**Work required**
Whenever the string "right" turns up in a line of the data below, copy that line.

[Stored entries]
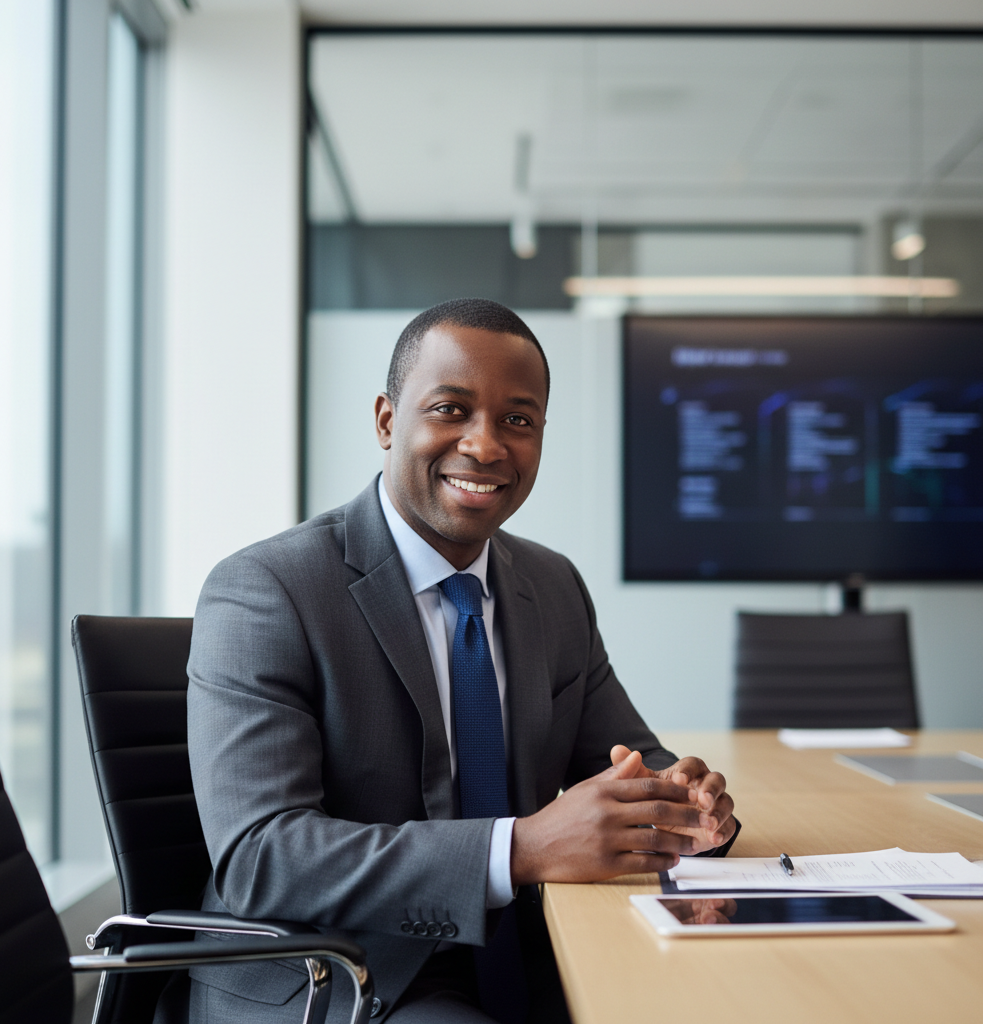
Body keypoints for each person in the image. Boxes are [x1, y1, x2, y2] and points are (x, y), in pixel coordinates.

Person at [180, 299, 738, 1024]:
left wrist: (684, 805)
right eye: (450, 409)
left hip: (541, 940)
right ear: (387, 421)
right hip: (351, 971)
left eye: (518, 420)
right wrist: (521, 849)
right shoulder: (268, 589)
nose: (485, 446)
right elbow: (263, 856)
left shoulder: (553, 584)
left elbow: (629, 761)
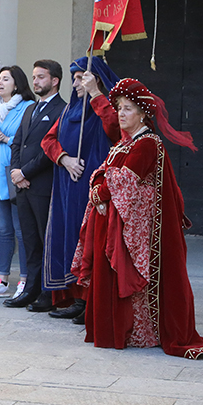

**Task response**
right eye: (450, 409)
right ear: (387, 421)
right hip: (351, 971)
right wrist: (521, 849)
right shoulder: (268, 589)
right elbow: (263, 856)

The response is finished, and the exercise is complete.